Angelini, a firefighter with FDNY's Ladder No. 4, died with his father that maddening Tuesday morning.

Workers found the body of Angelini Sr., 63, a fellow firefighter with Rescue 1, a week after the attacks. The Angelini family will now hold its second funeral.

But once again, I told myself, "It's still not real."

It all seemed to be winding down - the pain, the stress, the anger toward invisible enemies - for a second, they all retreated back. They hid behind that imaginary paradise.

The stories about discovered remains grow shorter every day.

The papers list fewer names, and reveal fewer families forced to take cruel doses of reality - loved ones found - deaths "confirmed."

For some reason, I missed Saturday's New York Post.

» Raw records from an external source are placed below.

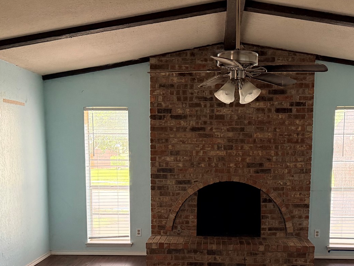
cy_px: 208
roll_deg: -0.3
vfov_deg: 30.2
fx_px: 481
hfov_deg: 40.4
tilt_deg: -7.1
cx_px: 197
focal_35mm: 47
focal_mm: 6.76
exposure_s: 1/60
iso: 500
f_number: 1.78
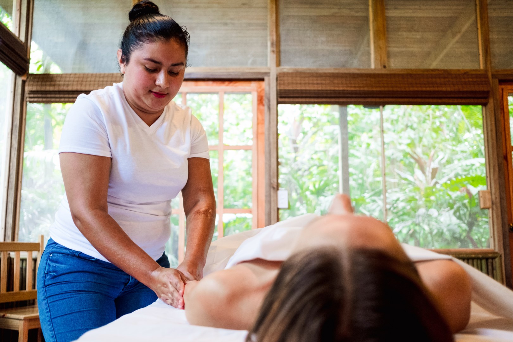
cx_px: 256
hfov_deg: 53.0
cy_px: 171
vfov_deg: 36.7
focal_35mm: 36
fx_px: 515
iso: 1600
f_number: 2.2
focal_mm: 23
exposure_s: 1/125
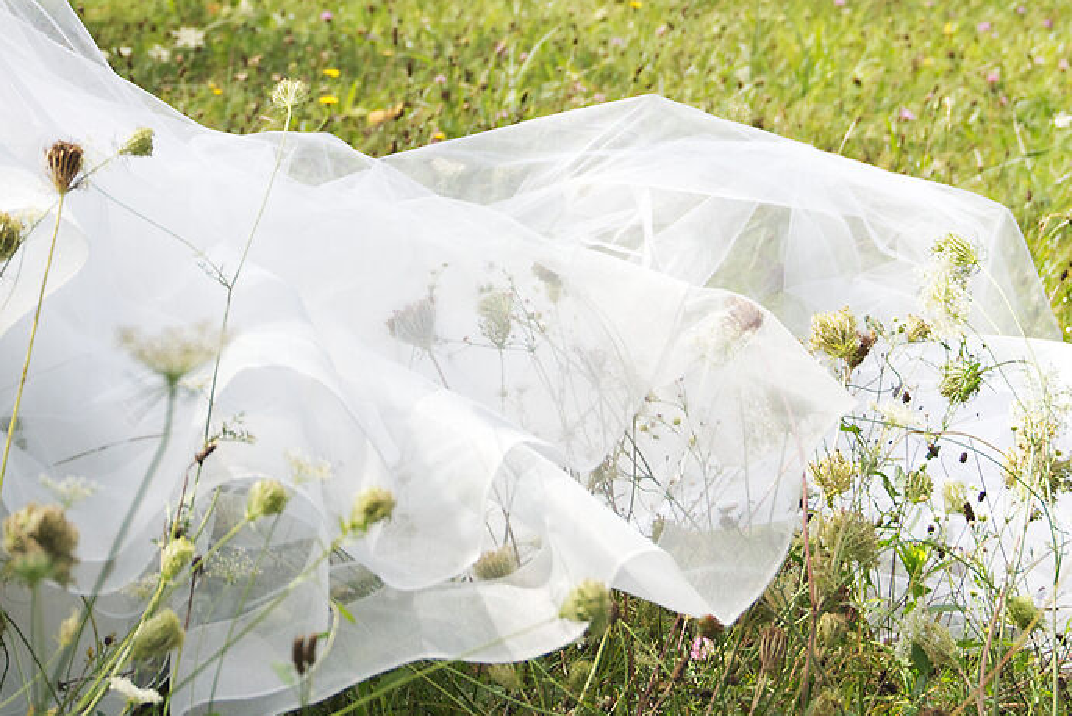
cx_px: 86
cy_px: -375
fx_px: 4379
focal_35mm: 147
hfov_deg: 13.8
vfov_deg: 9.1
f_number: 5
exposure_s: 1/2000
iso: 400
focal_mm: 42
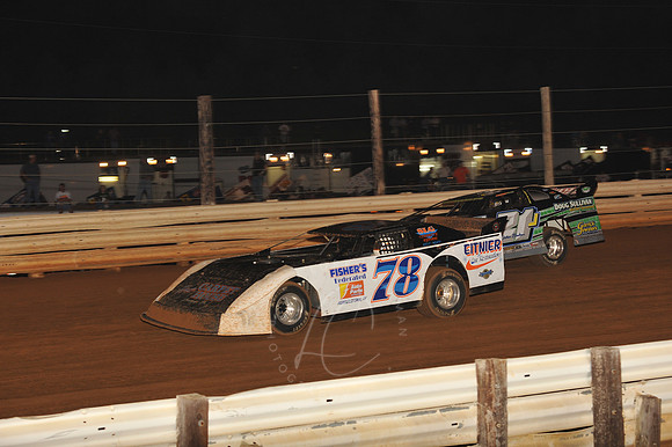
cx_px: 336
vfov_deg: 13.7
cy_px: 224
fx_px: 1866
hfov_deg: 20.4
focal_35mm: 100
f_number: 6.3
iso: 1000
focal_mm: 100
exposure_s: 1/320
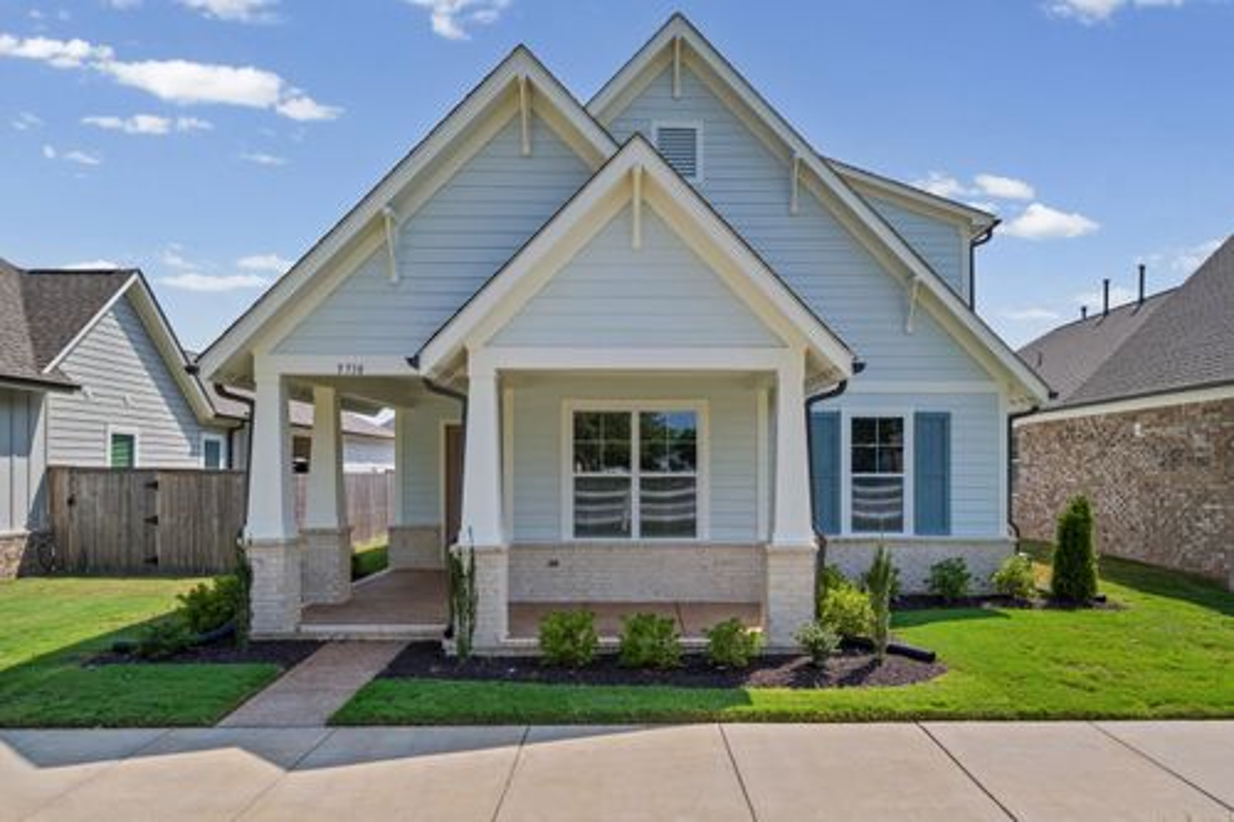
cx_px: 617
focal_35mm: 23
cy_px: 411
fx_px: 788
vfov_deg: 55.1
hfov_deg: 76.1
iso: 640
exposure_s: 1/750
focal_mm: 23
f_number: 8
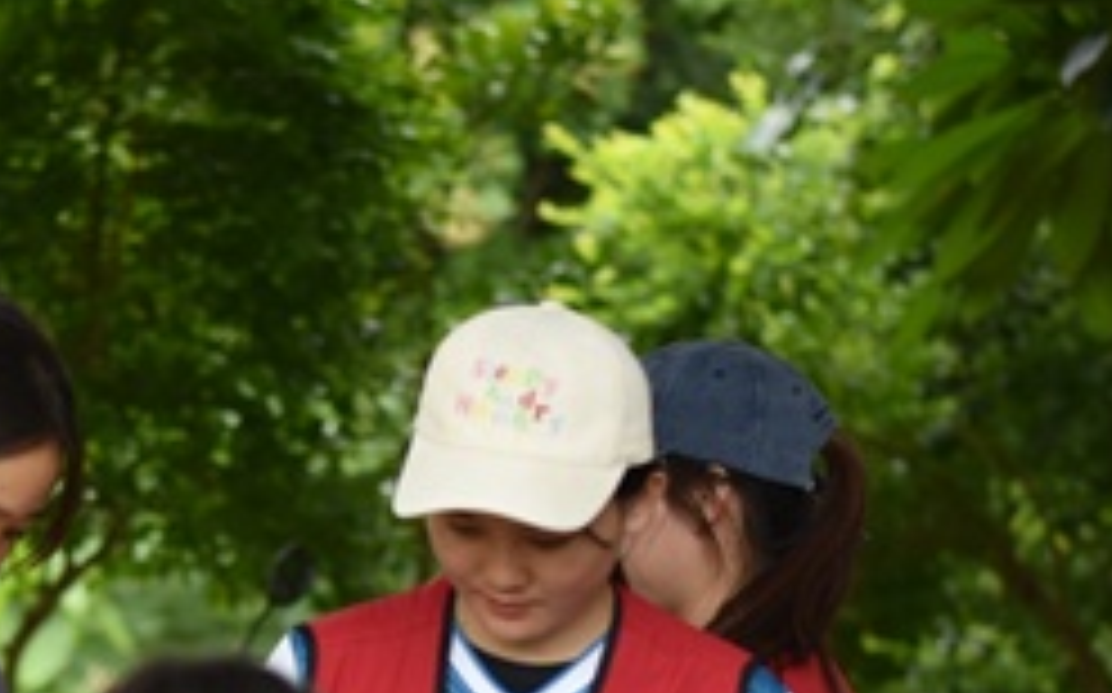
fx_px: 4482
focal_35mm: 148
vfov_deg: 8.7
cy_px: 936
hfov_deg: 14.0
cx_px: 144
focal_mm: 35
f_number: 1.4
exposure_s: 1/4000
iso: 250
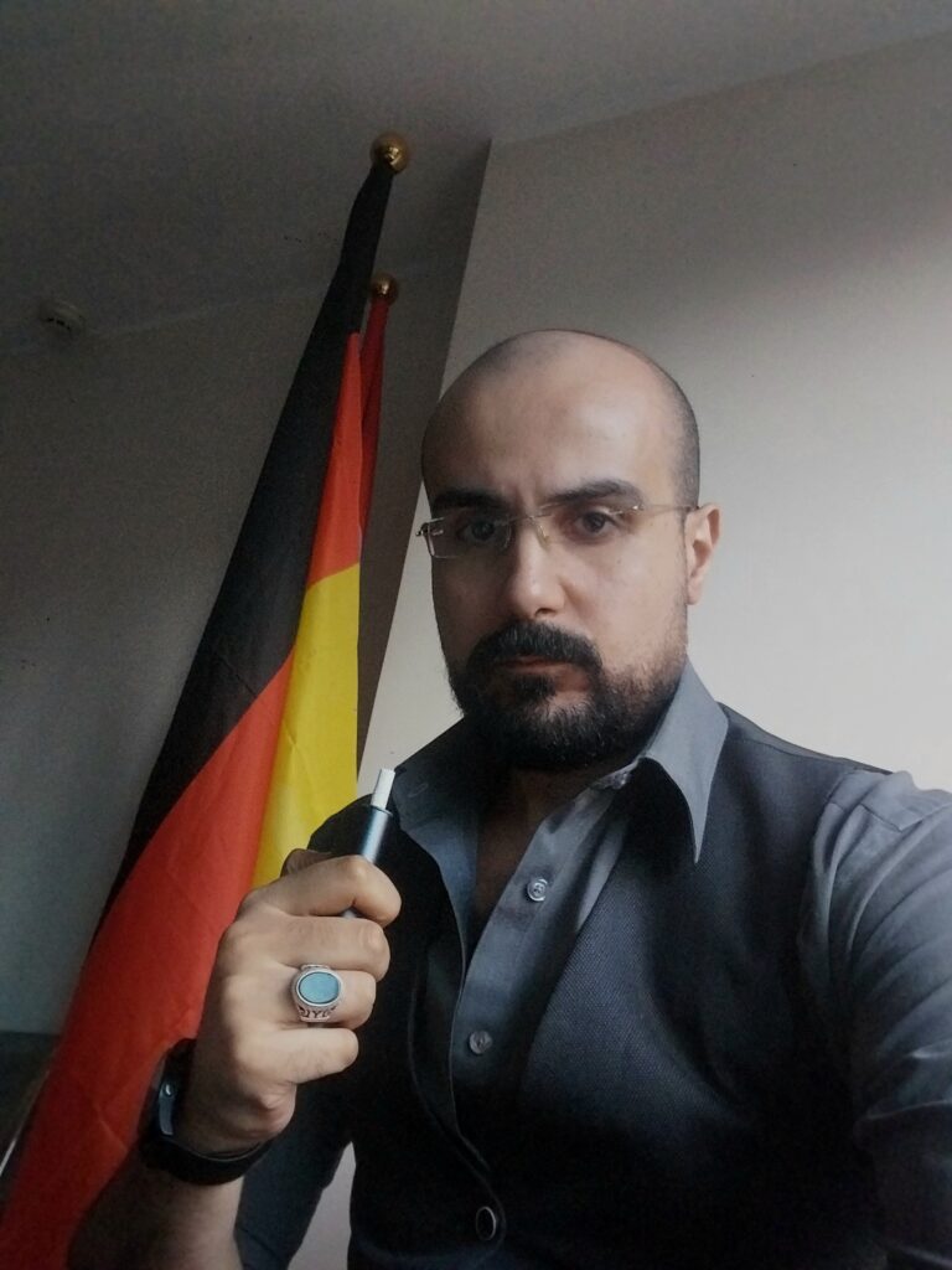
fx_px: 917
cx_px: 476
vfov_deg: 69.4
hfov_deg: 54.9
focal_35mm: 25
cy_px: 635
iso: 200
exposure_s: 1/33
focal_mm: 2.67
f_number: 2.2
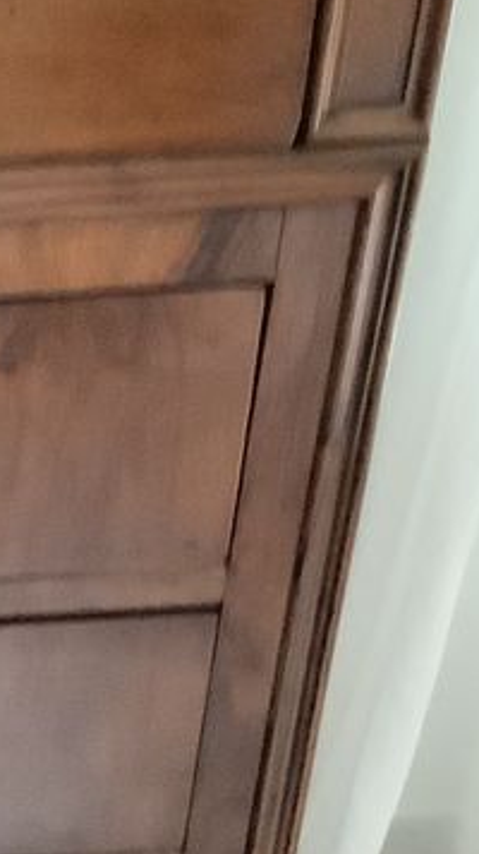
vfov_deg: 22.2
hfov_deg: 11.2
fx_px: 2147
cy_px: 669
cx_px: -556
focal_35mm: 95
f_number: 2.4
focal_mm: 3.3
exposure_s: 1/17
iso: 640
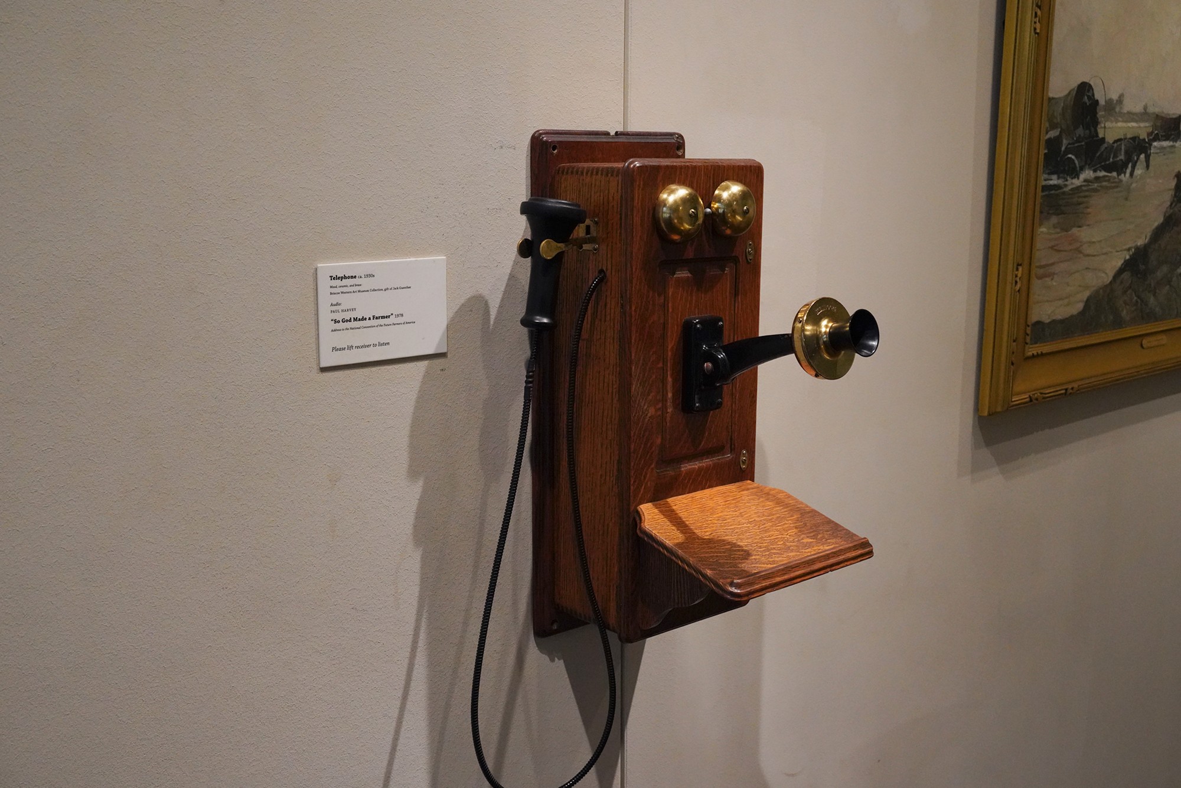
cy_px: 394
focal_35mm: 38
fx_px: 1247
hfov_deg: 50.7
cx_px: 590
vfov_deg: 35.1
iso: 6400
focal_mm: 38
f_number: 8
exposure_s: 1/100
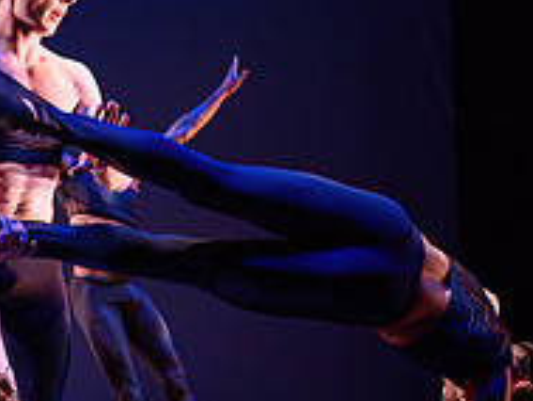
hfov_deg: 23.9
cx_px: 141
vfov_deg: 18.1
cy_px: 322
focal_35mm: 81
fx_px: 1248
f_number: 1.4
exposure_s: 1/400
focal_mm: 24
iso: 1000
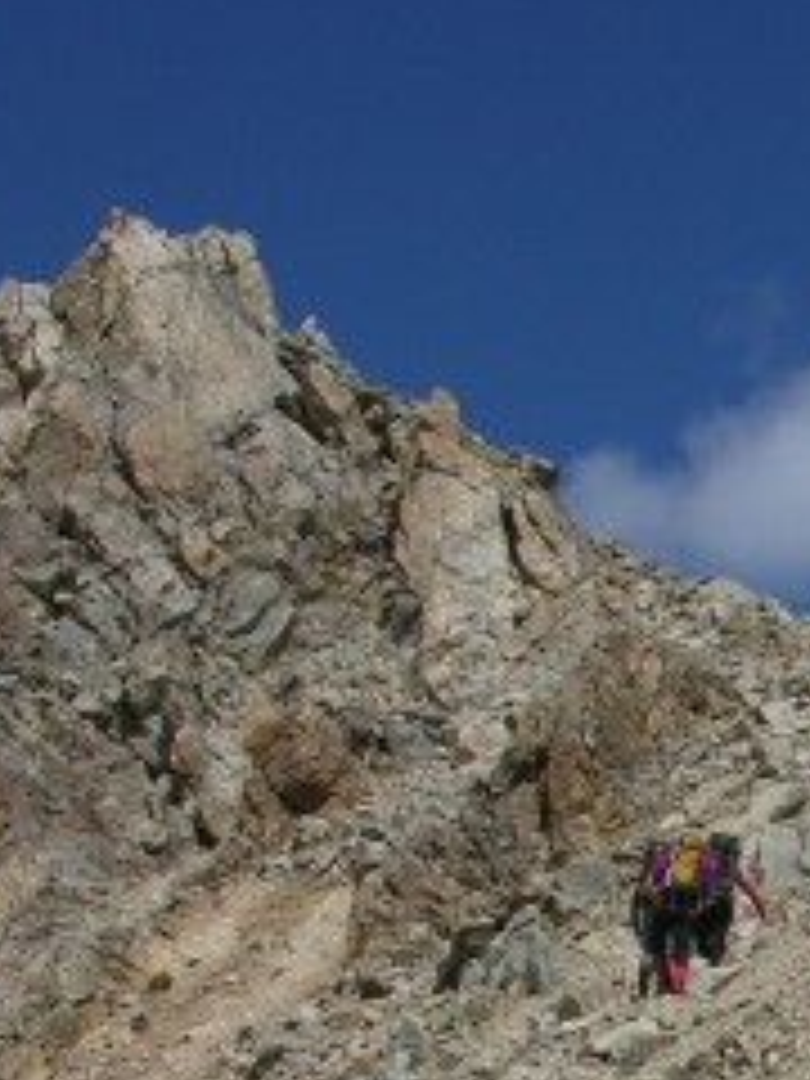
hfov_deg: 12.6
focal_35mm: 112
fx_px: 3494
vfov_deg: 17.0
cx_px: 1161
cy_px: 1197
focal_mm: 8.9
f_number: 7.1
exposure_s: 1/358
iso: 50
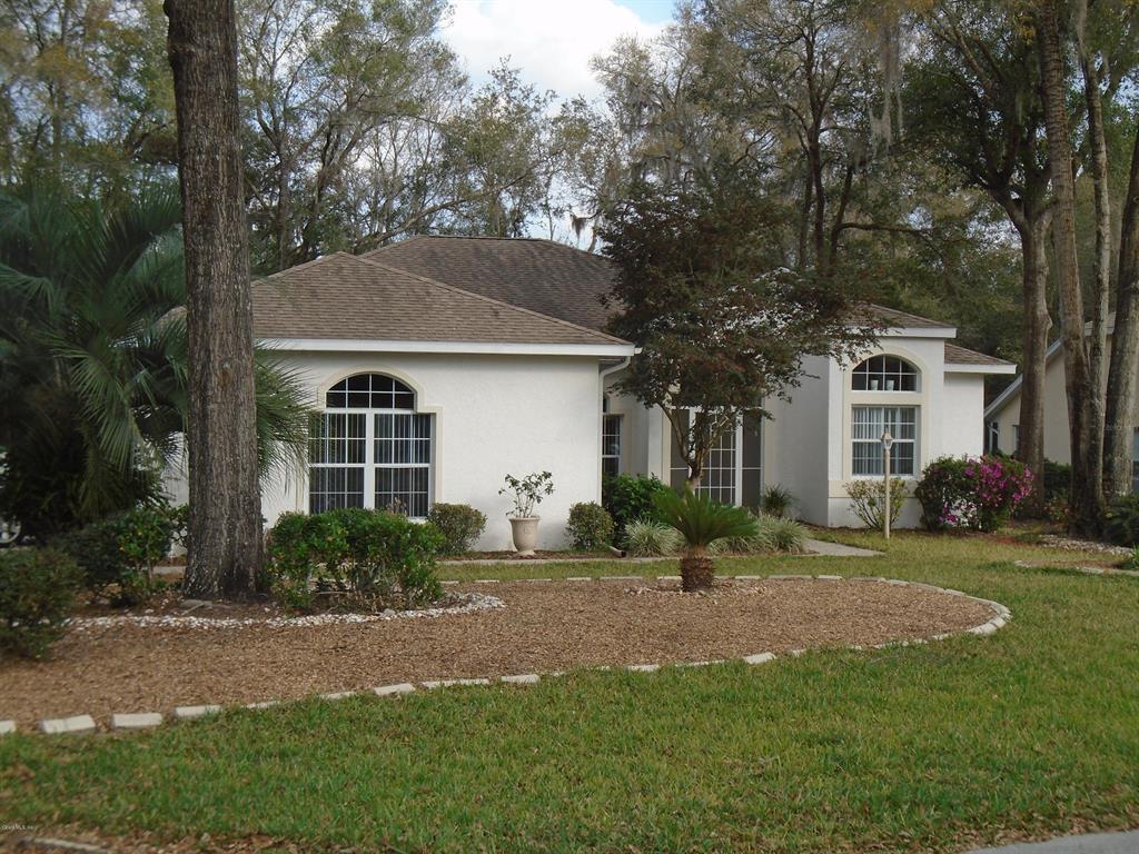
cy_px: 427
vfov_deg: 29.7
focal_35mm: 49
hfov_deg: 38.9
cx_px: 570
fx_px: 1612
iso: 100
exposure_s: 1/250
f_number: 4.5
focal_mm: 8.7
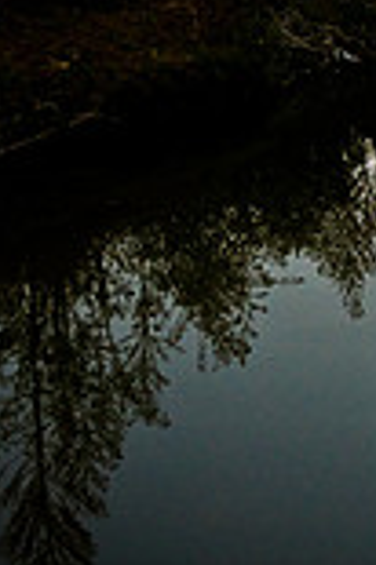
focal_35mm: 209
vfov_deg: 9.8
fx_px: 3281
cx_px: 440
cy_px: -33
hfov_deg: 6.5
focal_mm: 48
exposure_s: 1/400
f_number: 2.8
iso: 250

I didn't think it mattered. I never thought they'd find Dave.

He was so high in the building.

It became easier to believe he just disappeared. Those buildings were so tall, the distance to heaven seemed shorter than the length to the ground.

Monday night, working late, I checked my e-mail.

Another friend, Dave's roommate, wanted to let everybody know.

"Late Friday night, Dave was found at the WTC site and he has since been identified by Mr. Suarez," Mike Eskra wrote. "There is no word on when he will be released and come home, but Mr. and Mrs. Suarez anticipate a small burial service when that time does come. I will keep you informed."

Mike's usually serious - intelligent and restrained.

But I imagine his fingers trembled as they typed every letter of that message.

I know my knuckles turned white.

I stared at the monitor harder than I stared at the recovery site while visiting the World Trade Center platform last month. The horror still seemed like a movie then.

Dave's name, a small reminder immortalized in writing, remained on the list of the "missing" - the "missing," not the "dead."

Maybe he ran away - there was still a chance.

Standing there, freezing, the wind ripping through the altered New York landscape, it didn't seem like he was buried less than 100 yards away.

I could have never imagined that.

Now his family knows for sure. We all know for sure.

But is it easier? Will this help heal the wounds?

I think I'll refuse to abandon the fantasy.

And Dave will forever lounge on that sandy beach, where he deserves to relax, soaking up rays and smiling at girls.